> **Activity**
Where a line contains the word "Rembert", copy that line from the records below.

> **Dataset**
»»

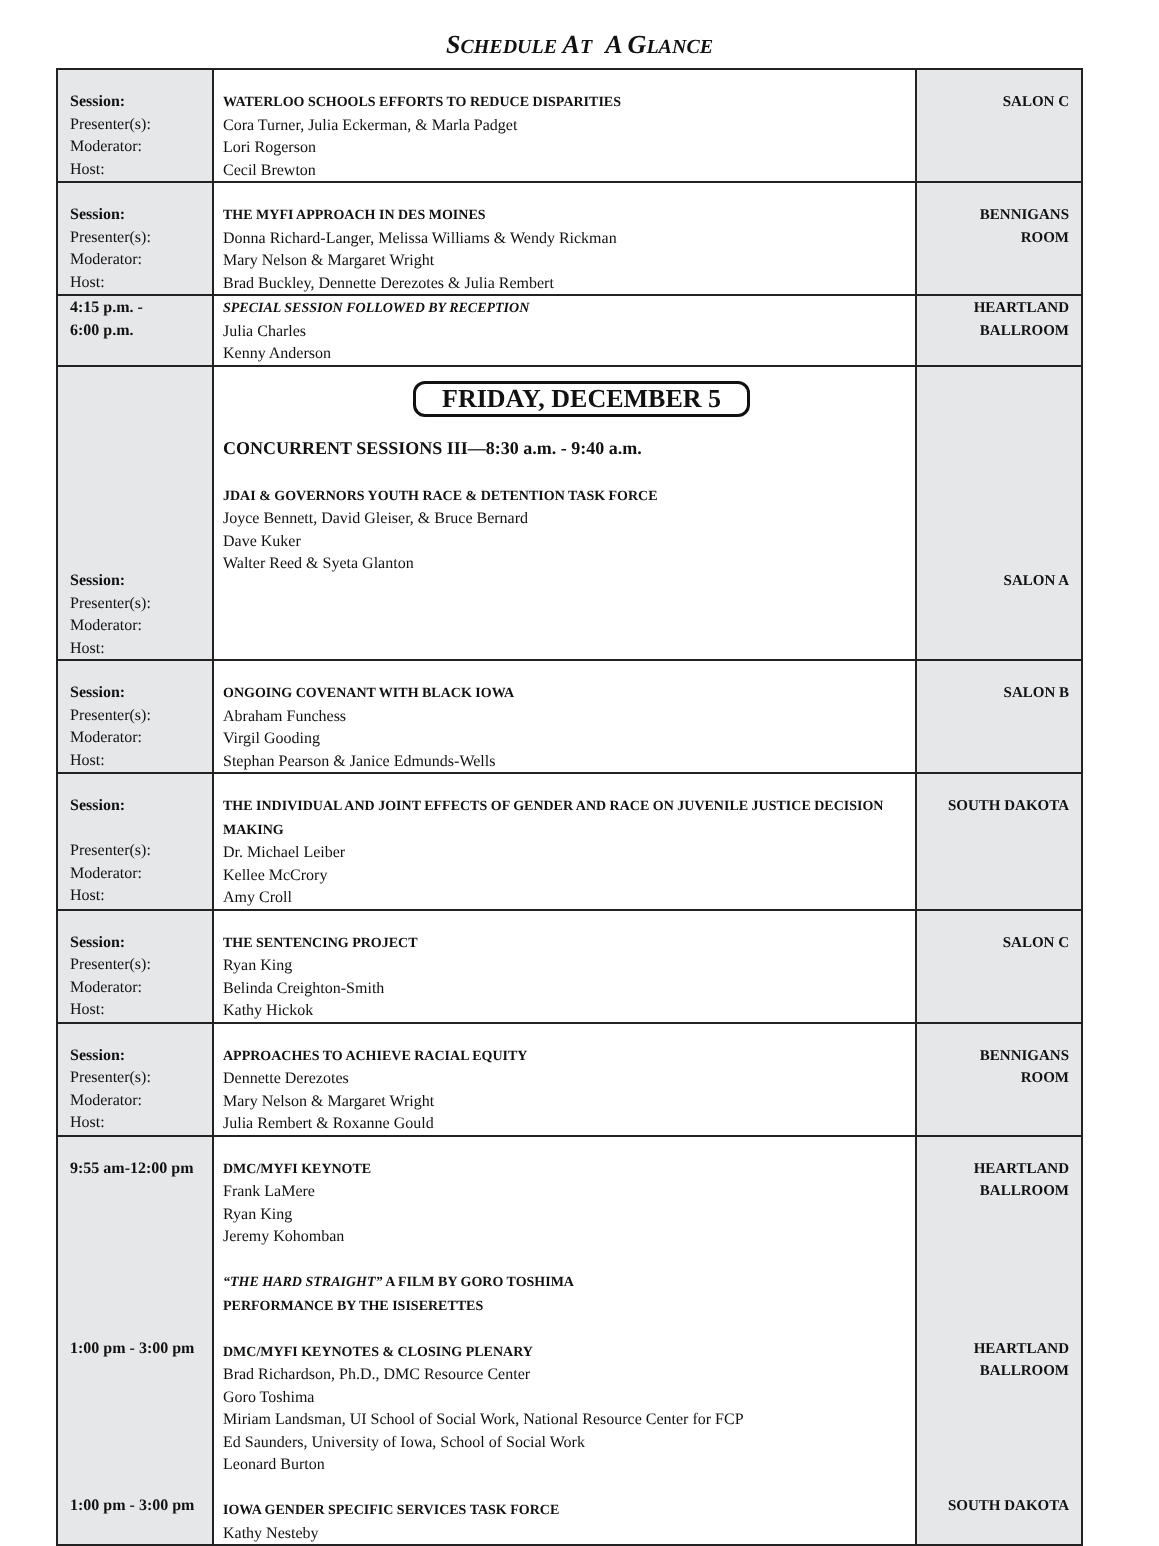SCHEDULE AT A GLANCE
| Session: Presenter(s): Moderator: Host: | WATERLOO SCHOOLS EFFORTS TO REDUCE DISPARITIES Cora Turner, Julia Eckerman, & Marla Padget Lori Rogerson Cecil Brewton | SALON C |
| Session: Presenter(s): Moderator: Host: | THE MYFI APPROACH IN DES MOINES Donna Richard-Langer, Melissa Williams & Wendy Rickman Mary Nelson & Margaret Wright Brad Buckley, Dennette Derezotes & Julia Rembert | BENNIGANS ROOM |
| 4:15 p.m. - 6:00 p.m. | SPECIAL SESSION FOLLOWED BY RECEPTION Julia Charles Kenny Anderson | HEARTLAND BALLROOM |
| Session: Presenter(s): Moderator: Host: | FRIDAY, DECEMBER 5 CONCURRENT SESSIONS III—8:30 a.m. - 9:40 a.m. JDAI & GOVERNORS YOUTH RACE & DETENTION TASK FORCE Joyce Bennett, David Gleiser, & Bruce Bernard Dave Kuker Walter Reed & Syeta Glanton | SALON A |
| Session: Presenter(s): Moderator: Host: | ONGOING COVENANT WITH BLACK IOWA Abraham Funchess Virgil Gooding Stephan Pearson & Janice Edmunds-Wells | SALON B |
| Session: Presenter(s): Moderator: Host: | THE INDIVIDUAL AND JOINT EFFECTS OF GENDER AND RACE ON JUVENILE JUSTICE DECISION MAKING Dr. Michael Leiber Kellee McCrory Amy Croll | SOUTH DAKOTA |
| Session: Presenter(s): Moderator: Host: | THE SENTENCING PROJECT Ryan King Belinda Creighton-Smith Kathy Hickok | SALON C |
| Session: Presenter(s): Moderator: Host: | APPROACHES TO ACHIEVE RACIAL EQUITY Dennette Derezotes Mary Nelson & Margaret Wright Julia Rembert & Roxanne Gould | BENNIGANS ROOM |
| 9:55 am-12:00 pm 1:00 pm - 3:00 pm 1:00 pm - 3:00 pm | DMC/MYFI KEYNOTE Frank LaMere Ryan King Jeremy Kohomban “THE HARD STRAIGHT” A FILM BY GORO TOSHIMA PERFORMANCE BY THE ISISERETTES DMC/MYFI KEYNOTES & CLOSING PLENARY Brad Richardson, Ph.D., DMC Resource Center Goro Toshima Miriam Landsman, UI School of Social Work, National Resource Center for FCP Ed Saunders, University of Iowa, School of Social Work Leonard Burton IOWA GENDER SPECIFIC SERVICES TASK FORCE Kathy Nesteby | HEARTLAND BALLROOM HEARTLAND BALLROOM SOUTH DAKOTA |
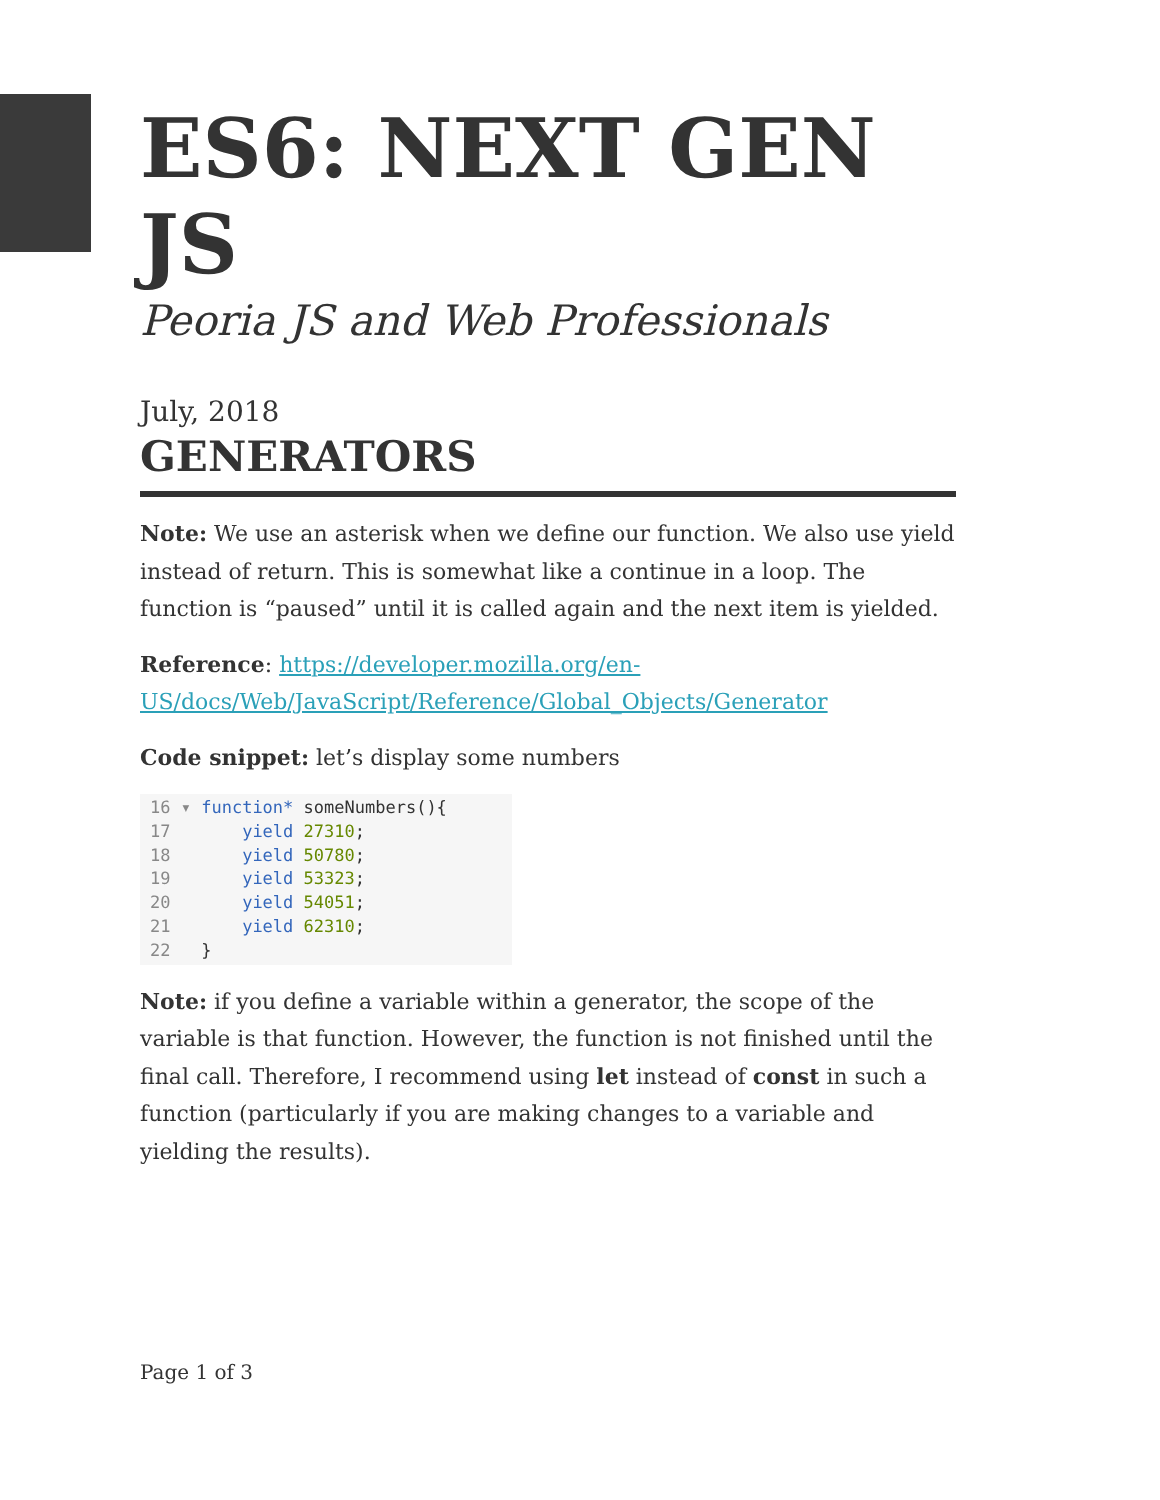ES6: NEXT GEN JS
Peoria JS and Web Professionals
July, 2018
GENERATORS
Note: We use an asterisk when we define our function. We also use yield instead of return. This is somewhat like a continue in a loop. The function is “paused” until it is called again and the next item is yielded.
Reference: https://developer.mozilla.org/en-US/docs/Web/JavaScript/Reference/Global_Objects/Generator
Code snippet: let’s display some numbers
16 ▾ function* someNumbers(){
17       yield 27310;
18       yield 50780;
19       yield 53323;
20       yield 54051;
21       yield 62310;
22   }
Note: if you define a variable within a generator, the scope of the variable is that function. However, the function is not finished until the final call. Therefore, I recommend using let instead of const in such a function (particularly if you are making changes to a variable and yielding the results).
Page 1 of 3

««

> **Answer to this exercise**
| Session: Presenter(s): Moderator: Host: | THE MYFI APPROACH IN DES MOINES Donna Richard-Langer, Melissa Williams & Wendy Rickman Mary Nelson & Margaret Wright Brad Buckley, Dennette Derezotes & Julia Rembert | BENNIGANS ROOM |
| Session: Presenter(s): Moderator: Host: | APPROACHES TO ACHIEVE RACIAL EQUITY Dennette Derezotes Mary Nelson & Margaret Wright Julia Rembert & Roxanne Gould | BENNIGANS ROOM |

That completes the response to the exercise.